The Men Who Take ‘Women’s’ Jobs

LUCASVILLE, Ohio—Before the scalpels, the forceps, and the surgical needles, Tom Jones knew steel. He was a quality technician in the fabrication shop at a handful of mills, most recently at AK Steel, where he worked in this economically depressed region of southern Ohio until his employer laid off more than 600 people.

Casting about for a way to support his wife and two children, Jones decided to go back to school. He considered becoming a welder or an electrician, but wanted something different, more stable. So he settled on a program at the nearby Scioto County Career Technical Center that would train him to be a surgical technologist, someone who assists doctors during surgery.

“I read all this stuff that said the medical field is the only one that’s not laying people off,” Jones said, explaining his choice. I met him while he sat in school, one of two men in a classroom full of women, where he was wearing blue scrubs and a camouflage baseball cap. He said it was a little strange to be among so many women, but it was something he felt he had to do. He said, “It comes to a point where, most of the people like I know like me, you go, you get a job and support your family.”

Many men in parts of the Midwest have flailed as manufacturing jobs have disappeared, but it doesn’t have to be that way. A growing group of men are deciding that to work and support their families, they have to embrace new fields, such as health care. More younger men are entering nursing, one of the most gendered professions there is, than once did. According to data provided by the American Nurses Association, men make up 6.2 percent of nurses licensed before 2000, but 9.6 percent of nurses licensed in 2000 or later. (That number still seems small, but change takes time; the share of medical degrees earned by women, for example, increased from 5 percent in 1952 to 48 percent in 2011.)

Throughout regions of the country like southern Ohio, manufacturing jobs have vanished, while work in health care is booming. In 1995, the top four employers in Ohio were General Motors (which employed 63,400 people), Ford, Kroger, and General Electric, according to Edward Hill, a professor at the Ohio State University and the head of the Ohio Manufacturing Institute. In 2016, the top four employers were the Cleveland Clinic (which employed 48,200), Walmart, Kroger, and Mercy Health. Service-sector jobs like those at Walmart are generally low-paying, so for people who want to make more than the minimum wage, the most logical place to go would be in health care.

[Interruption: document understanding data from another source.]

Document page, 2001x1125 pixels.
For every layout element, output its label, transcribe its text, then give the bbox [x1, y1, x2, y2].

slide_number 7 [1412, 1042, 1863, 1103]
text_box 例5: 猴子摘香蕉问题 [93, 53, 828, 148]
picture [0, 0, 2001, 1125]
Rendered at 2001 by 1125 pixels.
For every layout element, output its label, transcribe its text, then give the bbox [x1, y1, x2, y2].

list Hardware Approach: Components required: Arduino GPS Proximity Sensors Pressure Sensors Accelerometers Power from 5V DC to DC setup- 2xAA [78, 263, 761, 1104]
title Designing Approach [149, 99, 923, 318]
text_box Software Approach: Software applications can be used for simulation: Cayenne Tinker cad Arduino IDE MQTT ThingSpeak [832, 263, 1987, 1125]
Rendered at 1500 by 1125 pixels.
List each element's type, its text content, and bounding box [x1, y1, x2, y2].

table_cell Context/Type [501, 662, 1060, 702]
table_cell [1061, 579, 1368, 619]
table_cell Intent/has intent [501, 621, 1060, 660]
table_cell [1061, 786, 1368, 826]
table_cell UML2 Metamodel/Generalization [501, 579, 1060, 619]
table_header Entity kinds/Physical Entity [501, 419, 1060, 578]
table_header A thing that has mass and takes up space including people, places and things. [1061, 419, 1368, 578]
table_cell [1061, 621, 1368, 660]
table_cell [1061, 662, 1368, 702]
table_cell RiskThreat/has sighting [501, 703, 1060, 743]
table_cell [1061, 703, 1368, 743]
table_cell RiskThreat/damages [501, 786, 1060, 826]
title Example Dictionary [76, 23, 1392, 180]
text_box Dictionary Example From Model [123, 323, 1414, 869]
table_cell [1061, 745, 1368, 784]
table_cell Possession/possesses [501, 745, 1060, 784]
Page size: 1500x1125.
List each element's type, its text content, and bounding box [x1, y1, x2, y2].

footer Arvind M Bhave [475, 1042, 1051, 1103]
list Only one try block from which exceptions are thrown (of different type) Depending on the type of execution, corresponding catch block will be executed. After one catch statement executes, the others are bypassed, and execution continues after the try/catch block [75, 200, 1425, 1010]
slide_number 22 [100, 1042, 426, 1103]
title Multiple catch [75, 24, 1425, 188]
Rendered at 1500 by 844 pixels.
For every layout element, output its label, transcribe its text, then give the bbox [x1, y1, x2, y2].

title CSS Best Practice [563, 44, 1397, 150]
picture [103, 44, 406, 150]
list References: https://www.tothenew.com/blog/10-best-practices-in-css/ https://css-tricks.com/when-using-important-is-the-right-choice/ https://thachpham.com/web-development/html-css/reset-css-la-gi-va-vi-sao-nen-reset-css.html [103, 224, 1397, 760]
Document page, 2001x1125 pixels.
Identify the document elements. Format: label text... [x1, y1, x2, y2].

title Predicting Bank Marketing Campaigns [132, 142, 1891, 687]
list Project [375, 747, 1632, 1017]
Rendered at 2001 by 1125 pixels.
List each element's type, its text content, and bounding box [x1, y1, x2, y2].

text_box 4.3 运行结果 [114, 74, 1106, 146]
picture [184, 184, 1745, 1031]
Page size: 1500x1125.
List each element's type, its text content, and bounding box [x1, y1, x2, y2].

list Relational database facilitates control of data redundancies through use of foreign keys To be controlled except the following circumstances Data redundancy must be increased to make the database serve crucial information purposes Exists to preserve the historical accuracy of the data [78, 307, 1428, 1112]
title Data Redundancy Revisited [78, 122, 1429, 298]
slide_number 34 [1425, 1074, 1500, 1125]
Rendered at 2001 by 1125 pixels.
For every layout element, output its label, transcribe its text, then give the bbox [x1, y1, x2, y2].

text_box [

Yet it can be a challenge to get men into healthcare, a field that has long been dominated by women. This is partly because of the perception that jobs that require caring for and tending to others are “women’s work.” It’s also because many of these jobs, such as home health aides, for example, don’t pay very well, and don’t appeal to men who had once made a good living in other industries. And some health-care jobs require a certain level of education and math and science skills, which some men who had worked in other industries no longer have or never fully developed. “Blue-collar workers often don’t have the academic background” to enter many medical professions, Paula Boley, the dean of Rhodes State College, in Lima, Ohio, told me. To get into many medical-training programs at Rhodes State, for instance, students need a certain GPA and to have received a C or higher in anatomy.